HARARE (Reuters) - Zimbabwe will raise public-sector pay by 10 percent starting in July, a move likely to widen the budget deficit as President Emmerson Mnangagwa tries to curb strikes by public workers before elections expected later this year.
Mnangagwa, facing his first presidential vote set for July, last week promised better conditions for government workers as he delivered his ruling ZANU-PF party’s election manifesto.
The 75-year-old Mnangagwa is under pressure to revive Zimbabwe’s economy. The country suffers from a shortage of dollars that have curbed imports, a dilapidated infrastructure and an unemployment rate estimated to be as high as 80 percent.
Apex Council, the top body that represents all government workers, said on Tuesday the government offered to increase salaries and allowances for all its workers.

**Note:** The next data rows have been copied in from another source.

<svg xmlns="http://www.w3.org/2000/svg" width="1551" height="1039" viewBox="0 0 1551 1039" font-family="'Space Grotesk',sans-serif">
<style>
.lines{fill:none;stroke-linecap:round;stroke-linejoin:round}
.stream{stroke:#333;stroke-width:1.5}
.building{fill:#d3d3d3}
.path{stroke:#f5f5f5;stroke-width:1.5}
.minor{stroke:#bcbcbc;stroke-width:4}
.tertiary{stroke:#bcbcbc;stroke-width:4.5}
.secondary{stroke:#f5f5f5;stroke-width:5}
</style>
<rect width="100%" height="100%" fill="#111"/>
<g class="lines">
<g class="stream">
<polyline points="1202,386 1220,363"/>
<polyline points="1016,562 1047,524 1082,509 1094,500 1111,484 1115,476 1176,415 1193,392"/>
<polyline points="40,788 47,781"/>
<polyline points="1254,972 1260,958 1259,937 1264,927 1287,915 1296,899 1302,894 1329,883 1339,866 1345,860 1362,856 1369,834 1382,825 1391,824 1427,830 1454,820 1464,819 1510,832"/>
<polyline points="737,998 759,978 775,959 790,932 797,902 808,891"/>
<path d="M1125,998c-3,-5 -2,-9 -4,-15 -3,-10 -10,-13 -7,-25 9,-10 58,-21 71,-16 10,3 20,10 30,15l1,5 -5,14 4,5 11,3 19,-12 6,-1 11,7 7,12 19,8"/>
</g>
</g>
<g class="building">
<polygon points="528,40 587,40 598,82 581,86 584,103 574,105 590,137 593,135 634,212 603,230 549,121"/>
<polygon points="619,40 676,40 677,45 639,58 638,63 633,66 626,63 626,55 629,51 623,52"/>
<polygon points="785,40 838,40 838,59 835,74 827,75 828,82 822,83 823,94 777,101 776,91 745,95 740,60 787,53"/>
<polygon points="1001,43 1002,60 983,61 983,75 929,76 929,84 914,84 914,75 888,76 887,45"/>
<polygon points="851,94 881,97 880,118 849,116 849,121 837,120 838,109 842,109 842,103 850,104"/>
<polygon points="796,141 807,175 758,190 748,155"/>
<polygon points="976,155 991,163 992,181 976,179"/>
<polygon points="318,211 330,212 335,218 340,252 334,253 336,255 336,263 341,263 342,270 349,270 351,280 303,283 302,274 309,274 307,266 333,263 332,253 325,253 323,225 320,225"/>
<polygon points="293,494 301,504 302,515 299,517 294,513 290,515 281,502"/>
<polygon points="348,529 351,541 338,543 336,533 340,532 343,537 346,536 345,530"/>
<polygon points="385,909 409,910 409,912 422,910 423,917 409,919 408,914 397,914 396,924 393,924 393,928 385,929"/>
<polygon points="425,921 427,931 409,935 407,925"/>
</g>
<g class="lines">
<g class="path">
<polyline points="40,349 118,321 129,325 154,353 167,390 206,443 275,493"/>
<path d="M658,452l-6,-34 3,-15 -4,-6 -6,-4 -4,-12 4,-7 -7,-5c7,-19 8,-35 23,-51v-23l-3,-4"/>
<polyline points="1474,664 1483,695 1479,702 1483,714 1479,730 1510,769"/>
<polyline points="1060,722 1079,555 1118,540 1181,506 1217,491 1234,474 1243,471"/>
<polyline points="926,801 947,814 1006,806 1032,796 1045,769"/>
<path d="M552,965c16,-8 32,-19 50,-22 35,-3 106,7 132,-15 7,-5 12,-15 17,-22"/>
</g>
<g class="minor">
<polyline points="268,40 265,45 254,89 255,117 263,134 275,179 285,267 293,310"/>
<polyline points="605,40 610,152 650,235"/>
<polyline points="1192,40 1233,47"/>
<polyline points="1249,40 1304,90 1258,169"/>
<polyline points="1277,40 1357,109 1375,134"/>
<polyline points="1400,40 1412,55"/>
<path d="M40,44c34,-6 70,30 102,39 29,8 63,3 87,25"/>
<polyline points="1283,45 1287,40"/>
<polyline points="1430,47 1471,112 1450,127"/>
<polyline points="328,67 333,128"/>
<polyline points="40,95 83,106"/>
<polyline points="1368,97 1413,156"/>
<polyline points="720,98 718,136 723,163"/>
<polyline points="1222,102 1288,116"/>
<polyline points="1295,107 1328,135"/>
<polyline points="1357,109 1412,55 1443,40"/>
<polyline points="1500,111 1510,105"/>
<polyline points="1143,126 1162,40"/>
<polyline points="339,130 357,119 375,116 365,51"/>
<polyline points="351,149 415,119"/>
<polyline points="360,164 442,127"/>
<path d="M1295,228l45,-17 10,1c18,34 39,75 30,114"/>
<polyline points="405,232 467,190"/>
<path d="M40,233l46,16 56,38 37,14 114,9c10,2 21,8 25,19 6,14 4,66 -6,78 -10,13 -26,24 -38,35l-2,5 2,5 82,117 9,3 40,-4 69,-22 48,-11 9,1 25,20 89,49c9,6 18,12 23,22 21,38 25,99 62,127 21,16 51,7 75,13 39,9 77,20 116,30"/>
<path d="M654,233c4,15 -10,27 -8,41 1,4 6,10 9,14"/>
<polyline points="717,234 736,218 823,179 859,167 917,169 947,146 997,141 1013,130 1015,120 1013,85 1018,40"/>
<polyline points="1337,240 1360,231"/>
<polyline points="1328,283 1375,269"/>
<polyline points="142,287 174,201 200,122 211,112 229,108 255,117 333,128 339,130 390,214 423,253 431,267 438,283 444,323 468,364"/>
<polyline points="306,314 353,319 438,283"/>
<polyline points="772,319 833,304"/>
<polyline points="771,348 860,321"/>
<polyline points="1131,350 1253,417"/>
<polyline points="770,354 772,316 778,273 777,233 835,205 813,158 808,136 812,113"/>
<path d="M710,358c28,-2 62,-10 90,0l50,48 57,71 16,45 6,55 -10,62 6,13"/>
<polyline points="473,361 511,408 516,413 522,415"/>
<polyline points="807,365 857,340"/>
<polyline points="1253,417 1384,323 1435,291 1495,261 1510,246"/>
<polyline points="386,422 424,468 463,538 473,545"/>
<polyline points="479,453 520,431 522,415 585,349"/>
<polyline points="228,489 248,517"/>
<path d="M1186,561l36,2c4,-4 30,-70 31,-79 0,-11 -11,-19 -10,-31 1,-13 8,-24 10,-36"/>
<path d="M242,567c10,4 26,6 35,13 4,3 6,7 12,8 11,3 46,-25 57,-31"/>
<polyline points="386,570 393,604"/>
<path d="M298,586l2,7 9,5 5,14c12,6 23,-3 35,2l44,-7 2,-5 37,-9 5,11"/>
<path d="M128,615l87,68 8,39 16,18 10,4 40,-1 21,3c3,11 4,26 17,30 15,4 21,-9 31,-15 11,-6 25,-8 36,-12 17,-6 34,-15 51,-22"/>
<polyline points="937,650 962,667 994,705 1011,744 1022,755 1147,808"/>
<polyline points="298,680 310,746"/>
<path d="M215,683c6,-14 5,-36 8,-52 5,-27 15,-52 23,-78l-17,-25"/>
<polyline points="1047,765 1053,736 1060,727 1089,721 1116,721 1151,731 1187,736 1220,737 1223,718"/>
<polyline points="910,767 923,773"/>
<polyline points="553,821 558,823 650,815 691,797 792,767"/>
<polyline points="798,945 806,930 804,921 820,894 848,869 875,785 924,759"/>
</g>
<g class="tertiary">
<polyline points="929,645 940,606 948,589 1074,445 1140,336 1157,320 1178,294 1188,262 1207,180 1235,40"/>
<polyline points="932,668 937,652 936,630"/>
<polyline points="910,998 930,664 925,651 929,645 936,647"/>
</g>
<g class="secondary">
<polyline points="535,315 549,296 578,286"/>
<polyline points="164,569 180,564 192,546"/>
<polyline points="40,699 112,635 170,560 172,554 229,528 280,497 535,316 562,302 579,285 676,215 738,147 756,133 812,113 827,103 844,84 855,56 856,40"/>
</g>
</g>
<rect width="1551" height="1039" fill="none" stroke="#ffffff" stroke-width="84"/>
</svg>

The offer followed strikes by doctors and nurses in March and April, the first such action since Mnangagwa took over from 94-year-old Robert Mugabe, who resigned after a de facto army coup in November. Mnangagwa has yet to set a date for elections.
Teachers had threatened not to go to work on Tuesday when schools re-opened for a new term, but the Zimbabwe Teachers’ Association (ZIMTA) said it wanted to give talks a chance.
Apex Council chairperson Cecilia Alexander said the government also agreed to reduce rentals for workers living in state-owned houses and restore long vacation leave for teachers.
The proposed increase is still far lower than workers’ demands - they wanted 100 percent increase in pay - but it is still likely to widen the 2018 budget deficit, which was forecast at $672 million, or 4.5 percent of gross domestic product. The deficit reached $1.8 billion last year.
“As Apex Council, we said government should go back and increase the offer while we carry out the exercise of also consulting our members,” Alexander said, adding that she hoped negotiations could resume next week.
ZIMTA Chief Executive Sifiso Ndlovu said union leaders would meet later on Tuesday to discuss the government offer. He said most teachers in Harare’s schools had reported for duty.